And what about Woman?
Now we have to console the ladies who might be offended by the absence of female archetypes in this series of blogs. Frankly speaking, I don’t think there are any female archetypes. An archetype implies acting as an fundamental example for the growth of spiritual life. It implies the figuring of something superior primordial by something imperfect, and the latter that must efface itself, when it has been seen and understood. In a way each woman is too unique and ultimate, and her presence too permanent for her to be an imitable archetypal example.
As we have seen repeatedly the masculine mediation is for the transcendent and implies being a witness to necessary truths by respecting objectivity and emotional distance. All of which requires a renouncement of personal worldly profit. To be truthful this renouncement of the world must of course be sustained by a contemplative proximity of the divine, which is hidden as is the secret of a man’s solitude.
In a way, feminine presence is too close and too intimate, her mediation would be too subjective.

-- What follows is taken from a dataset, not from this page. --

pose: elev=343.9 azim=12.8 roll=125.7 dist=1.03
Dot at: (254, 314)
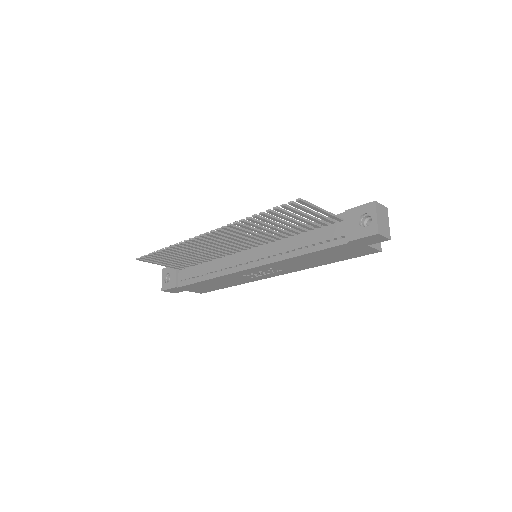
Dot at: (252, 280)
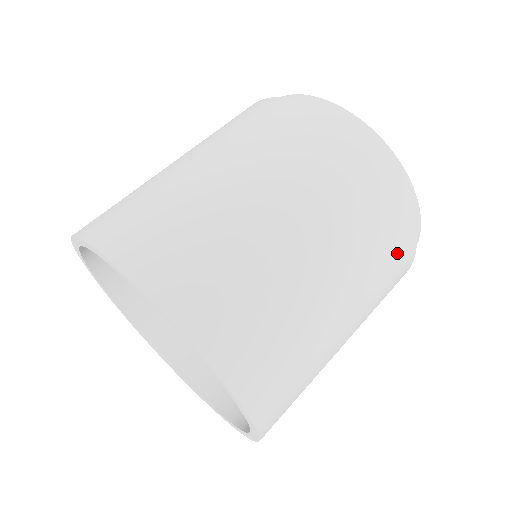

She communicates life immediately.
The child’s first experience of the father is hearing his voice from afar and seeing his face after birth. But its first experience of the mother is to ‘abide’ inside her from the instant of conception, and receiving everything that can be given. The mother has the privilege of having all first experiences of the new life, with the exception that the father is naturally the first to see the child. To be in the child’s first ‘face to face’ is the unique privilege of the father.

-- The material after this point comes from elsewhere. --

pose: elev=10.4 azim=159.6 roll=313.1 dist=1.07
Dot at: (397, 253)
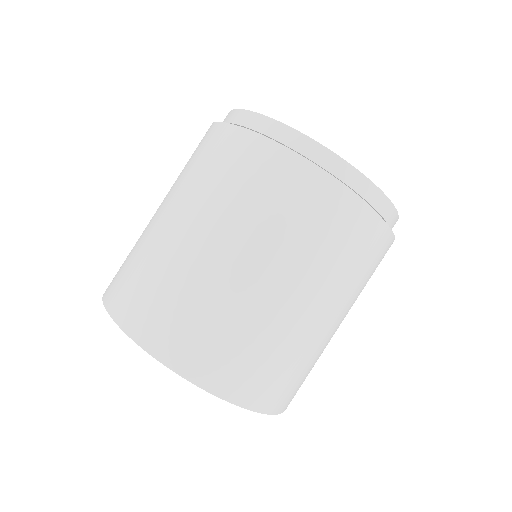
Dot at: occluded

The woman’s direct mediation of life figures less clearly the work of the human reason than man’s often nerve-racking mediation for the transcendent – except maybe during the crucial hours of birth, when mother and child are united in a mysterious fight. But on the other hand, her mediation of life figures clearly the intelligence insofar it receives directly the ultimate gift from above. Her gender is disposed rather to receive wisdom than to push science forward.
Man’s mediation is a mediation properly speaking. His body is like ‘toolkit’. In considering his own flesh as an instrument for the sake of a higher cause, he will try to unite himself as much as he can to the principal agent. The woman however is in a way beyond mediation. Her body is an ‘abode’. Instead of disposing her to be united to an initiator of movement, it disposes her to be united to the end, where the movement comes to a halt.
I am deeply convinced that naturally men are more religious than women, whereas in the Kingdom of God this disparity is more than compensated by women’s privileges in receiving Gods wisdom.
The motive for writing all this is to rediscover the meaning of masculinity in religion and thus to understand better the revelation of Jesus Christ. He tenderly respected the natural gender difference and used it to communicate the divine truth. Our modern culture does not respect the gender differentiation and inevitably becomes more and more deaf and blind for the gift of God.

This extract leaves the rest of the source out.